Patti Smith and Duende



The poet Lorca has spoken of duende, a word sometimes translated as "primal earth magic" that has only recently begun it's migration northward to enter our language. I've always understood it to mean the experience one has of a performer who seems somehow rooted in the earth itself, who seems to channel the power and groundedness of the universal through themselves so as to somehow have it resemble a fucking freight train as it hits you between the eyes and sends chills up the back of your spine.

Patti Smith, last night at the Showbox, had duende to spare. The first few songs were knocked out nicely. I thought, based on her Redondo Beach warm up, that this might just be a night of familiar tunes delivered with professionalism and polish. I'd have been OK with that. I mean, anyone born in 1946 who can still hop up on stage and be a credibly sexy rock & roller deserves respect. Looking around the crowd last night, at 46 I may easily have represented the statistical mean.

But Patti Smith is nobody's fucking nostalgia act.

The moment of lift-off arrived three songs into the set, when she picked up a soprano clarinet and started honking waves of gorgeous dissonance into the microphone as the band launched into Hendrix's Are You Experienced. From there, the show never came back down, and I don't recall the last time I saw a crowd so completely slain by anyone. She was transcendent.

For a moment, as hundreds of forty and fifty somethings stomped their way with Patti through Gloria, I thought the floor was going to give way and that's how I was going to die. It would have been a stupid but happy ending to a short, charmed life.

Other highlights for me included an absolutely gorgeous version of We Three, and her scorching close with Rock & Roll Nigger, the outsider rock anthem of all time.

The sweetest moment came with the Nirvana cover, off her new album Twelve, which was simply beautiful and, again, delivered with great duende. The video from a show last April gives a sense — especially in its last few minutes — of last night, but you also have to imagine a more rocked up band, joined by REM's Peter Buck, and the crowd screaming back "hello, hello, hello, hello" loud enough to match.

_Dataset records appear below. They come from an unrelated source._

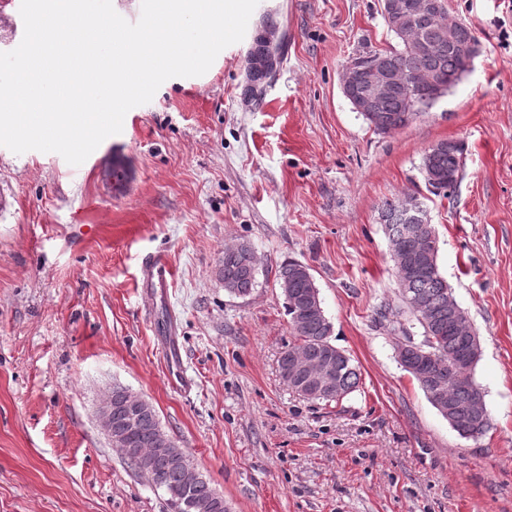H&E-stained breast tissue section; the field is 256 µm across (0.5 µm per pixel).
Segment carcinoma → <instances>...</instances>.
<instances>
[{
    "label": "carcinoma",
    "mask_w": 512,
    "mask_h": 512,
    "mask_svg": "<svg viewBox=\"0 0 512 512\" xmlns=\"http://www.w3.org/2000/svg\"><path fill=\"white\" fill-rule=\"evenodd\" d=\"M402 2L408 23L405 35L395 31L394 46L380 52L362 51L355 59L365 66L382 57L400 73L429 74L443 86V91L435 96L430 86L424 84L417 88L412 100L399 91L380 99L376 112L365 119L384 134L408 126L447 94L470 65L460 47L477 43L473 31L462 22L457 26L453 44L435 53L424 51V44L440 37L441 15L436 11H419L420 0ZM246 68L251 93L256 97L273 71L264 41L259 36L254 38L246 56ZM462 168L461 147L456 142L440 141L424 152L421 171L427 188L435 193L451 195L461 179ZM408 209L424 218V223L415 226L407 223ZM381 216L388 230L389 253L400 300L396 315H407L409 321L422 329L421 336L416 337L404 324H399L405 348L397 350L398 363L454 430L464 431L469 438L477 440L489 428L488 412L484 410L477 415L470 406L480 389L474 370L481 357V343L474 339L477 332L465 333L455 324V314H463L465 310L439 271L438 248L431 246L437 242L435 225L429 222L427 211L411 194L398 202H384ZM258 269L259 262L250 245L242 243L224 248L221 270L224 290L239 297L249 295L255 287ZM276 280L286 299L290 331L296 338V343L281 352L278 364L285 363L294 354L312 363L328 358L327 371L335 382V390L331 396L315 397L313 401L330 404L343 400L359 388L360 371L348 355L331 343L332 326L309 268L296 261L284 262L277 270ZM455 358L460 360V365L452 373L439 365L441 361ZM162 432L164 429L153 410L142 416L129 432L127 447L134 453L131 463L148 473L154 482L165 488L170 500L176 502L181 491L180 465L160 450L159 434ZM190 498L201 504L199 512H228L224 497L205 479L190 491Z\"/></svg>",
    "instance_id": "1"
}]
</instances>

Smith, whose remarkable life includes a relationship with Robert Mapplethorpe that extended through his tragic death from AIDS, was a great admirer of Kurt Cobain and was angered by his suicide. She told a reporter from Rolling Stone, "When you watch someone you care for fight so hard to hold onto their life, then see another person just throw their life away, I guess I had less patience for that."

Below is a clip from the 70s that I love, wherein Patti pogoes. Ask the Angels.

1 comment:

Stephany said...

been waiting for this review since you posted the YouTube of Patti; i think she is someone to learn from, and hell i wish I could learn like that voice.